Goal 1: Can you repeat the passage from the Perl post word for word, starting with "Basically, all you" and going on through "parameters in each."?

Page:
When Perl is not applicable
The story repeats again and again, and there's a single conclusion I can make out of that: never do large data aggregation in SQL and Perl.
This time I had a Perl script which builds a standard business report: lots of items show their performance by week, month, quarter etc. Thus you've got a few big two-dimensional tables where one axis is time and another one contains data item names. Say, from the beginning of the year there are about 30 weeks past today, eight months, two quarters. These are three tables with weeks, months and quarters on their time axis.
Basically, all you need is sum(field), count(field) where date between date1 and date2, applied to every type of data you've got in the system. In my case it was about a few million records with 10-20 parameters in each.
Perl works good, and it took about a couple of hours to update the latests statistics every night. Things go worse when I had a need to recalculate everything. Just because of some changes in data and algorithm. Starting a script in the morning I saw it only disappeared from the process list the next day. Thus it was something about 24 hours to complete and build the whole new set of data. Hopefully, nobody could even notice the absence of data but still it is too long for not so big array of data.
I rewrote the whole script from scratch and wrote it in C++. Yes, it is a bit more difficult to manipulate strings in C++ and there's no standard DBI there, but there's big advantage: it uses only four bytes for integer values and I can keep lots of data in memory during my calculations.

Records to use:
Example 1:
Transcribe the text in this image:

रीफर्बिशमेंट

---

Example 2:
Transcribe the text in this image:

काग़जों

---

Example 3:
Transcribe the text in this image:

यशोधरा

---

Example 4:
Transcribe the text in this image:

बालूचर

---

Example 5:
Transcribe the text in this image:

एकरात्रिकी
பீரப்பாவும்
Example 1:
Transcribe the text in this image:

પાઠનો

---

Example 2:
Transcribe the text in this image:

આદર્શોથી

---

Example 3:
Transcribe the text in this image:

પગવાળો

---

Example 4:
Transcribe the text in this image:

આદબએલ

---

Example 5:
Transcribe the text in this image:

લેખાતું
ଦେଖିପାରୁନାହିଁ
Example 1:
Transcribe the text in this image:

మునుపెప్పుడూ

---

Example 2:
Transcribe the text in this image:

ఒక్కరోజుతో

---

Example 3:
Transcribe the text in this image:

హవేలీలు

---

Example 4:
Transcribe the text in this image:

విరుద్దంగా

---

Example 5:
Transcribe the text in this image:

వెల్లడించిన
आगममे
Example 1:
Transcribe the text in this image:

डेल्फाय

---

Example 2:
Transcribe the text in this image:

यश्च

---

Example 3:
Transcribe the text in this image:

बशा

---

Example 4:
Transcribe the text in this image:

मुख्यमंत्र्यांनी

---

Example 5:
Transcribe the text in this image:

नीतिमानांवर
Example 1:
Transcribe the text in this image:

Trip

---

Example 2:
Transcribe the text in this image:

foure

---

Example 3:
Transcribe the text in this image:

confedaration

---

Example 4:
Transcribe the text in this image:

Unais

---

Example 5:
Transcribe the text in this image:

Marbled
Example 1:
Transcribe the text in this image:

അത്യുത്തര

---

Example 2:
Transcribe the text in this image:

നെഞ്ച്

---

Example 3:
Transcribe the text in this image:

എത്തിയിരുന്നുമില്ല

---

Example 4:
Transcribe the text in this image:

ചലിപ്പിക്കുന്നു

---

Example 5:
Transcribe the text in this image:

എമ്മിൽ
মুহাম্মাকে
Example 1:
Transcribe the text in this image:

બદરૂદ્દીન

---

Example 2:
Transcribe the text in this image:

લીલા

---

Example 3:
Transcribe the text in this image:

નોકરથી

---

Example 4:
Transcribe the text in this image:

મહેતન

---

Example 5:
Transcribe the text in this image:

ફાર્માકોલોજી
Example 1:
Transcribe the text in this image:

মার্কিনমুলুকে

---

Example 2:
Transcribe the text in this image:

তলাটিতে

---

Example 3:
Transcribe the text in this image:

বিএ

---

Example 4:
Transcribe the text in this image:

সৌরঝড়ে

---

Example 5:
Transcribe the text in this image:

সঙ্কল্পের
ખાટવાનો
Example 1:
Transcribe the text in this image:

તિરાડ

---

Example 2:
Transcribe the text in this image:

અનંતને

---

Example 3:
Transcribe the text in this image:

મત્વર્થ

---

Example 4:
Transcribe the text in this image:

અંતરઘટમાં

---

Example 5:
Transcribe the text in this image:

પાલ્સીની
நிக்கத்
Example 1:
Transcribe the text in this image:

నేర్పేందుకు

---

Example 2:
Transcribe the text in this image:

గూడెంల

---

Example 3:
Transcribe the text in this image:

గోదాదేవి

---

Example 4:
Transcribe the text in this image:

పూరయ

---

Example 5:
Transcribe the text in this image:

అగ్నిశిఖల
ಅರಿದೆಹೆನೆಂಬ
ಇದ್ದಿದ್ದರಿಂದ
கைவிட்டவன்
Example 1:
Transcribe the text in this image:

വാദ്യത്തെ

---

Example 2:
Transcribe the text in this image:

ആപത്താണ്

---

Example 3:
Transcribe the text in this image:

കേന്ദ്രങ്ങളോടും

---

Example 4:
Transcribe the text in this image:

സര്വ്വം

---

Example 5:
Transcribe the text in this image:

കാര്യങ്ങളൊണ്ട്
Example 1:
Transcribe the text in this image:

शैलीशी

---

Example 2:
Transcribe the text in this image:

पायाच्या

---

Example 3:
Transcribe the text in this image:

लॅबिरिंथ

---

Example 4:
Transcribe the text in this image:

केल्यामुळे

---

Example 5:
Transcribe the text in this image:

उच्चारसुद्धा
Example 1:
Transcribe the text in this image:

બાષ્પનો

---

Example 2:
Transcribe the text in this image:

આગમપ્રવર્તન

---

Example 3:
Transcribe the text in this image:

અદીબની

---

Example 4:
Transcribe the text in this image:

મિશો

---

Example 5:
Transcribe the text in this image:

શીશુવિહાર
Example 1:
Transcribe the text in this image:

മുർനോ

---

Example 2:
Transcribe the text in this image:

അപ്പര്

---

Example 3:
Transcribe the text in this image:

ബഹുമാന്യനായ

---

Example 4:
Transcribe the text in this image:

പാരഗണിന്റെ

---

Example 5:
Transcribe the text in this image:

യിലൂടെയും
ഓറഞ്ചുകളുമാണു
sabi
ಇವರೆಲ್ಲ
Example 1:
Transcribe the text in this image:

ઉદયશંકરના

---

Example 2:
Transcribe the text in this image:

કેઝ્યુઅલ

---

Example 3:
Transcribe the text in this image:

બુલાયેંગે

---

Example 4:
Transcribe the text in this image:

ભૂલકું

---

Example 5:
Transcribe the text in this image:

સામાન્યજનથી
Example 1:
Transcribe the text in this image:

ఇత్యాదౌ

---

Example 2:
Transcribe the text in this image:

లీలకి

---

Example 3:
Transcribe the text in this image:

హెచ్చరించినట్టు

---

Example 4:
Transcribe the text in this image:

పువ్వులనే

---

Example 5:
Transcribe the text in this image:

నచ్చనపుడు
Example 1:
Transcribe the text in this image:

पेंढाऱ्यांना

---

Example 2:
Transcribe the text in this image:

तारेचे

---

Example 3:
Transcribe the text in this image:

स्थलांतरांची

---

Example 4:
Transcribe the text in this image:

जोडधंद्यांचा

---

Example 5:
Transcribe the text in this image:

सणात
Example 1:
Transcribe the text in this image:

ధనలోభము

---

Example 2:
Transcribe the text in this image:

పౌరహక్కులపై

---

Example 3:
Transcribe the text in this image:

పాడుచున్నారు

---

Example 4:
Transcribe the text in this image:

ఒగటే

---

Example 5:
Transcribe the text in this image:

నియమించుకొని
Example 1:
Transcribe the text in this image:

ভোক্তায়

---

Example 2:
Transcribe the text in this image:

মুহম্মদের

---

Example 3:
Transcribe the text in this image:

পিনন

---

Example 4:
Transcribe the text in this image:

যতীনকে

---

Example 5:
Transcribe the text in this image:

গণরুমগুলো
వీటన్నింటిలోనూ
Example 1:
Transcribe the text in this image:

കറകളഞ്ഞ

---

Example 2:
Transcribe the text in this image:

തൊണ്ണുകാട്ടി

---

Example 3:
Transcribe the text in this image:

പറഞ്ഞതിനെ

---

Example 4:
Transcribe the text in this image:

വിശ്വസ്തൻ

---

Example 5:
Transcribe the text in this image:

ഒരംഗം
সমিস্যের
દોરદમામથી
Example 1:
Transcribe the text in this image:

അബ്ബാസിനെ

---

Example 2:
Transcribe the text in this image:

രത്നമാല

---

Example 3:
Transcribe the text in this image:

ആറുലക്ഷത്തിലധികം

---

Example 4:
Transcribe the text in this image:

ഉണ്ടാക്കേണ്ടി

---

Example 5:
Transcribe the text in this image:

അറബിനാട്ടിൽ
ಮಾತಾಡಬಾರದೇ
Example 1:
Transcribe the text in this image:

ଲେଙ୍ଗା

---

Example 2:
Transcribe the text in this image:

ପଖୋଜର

Goal 2: Can you reproduce the entries exactly, from their first line through the line containing "பீரப்பாவும்", with both of those lines included?

Final result 1:
Basically, all you need is sum(field), count(field) where date between date1 and date2, applied to every type of data you've got in the system. In my case it was about a few million records with 10-20 parameters in each.

Final result 2:
Example 1:
Transcribe the text in this image:

रीफर्बिशमेंट

---

Example 2:
Transcribe the text in this image:

काग़जों

---

Example 3:
Transcribe the text in this image:

यशोधरा

---

Example 4:
Transcribe the text in this image:

बालूचर

---

Example 5:
Transcribe the text in this image:

एकरात्रिकी
பீரப்பாவும்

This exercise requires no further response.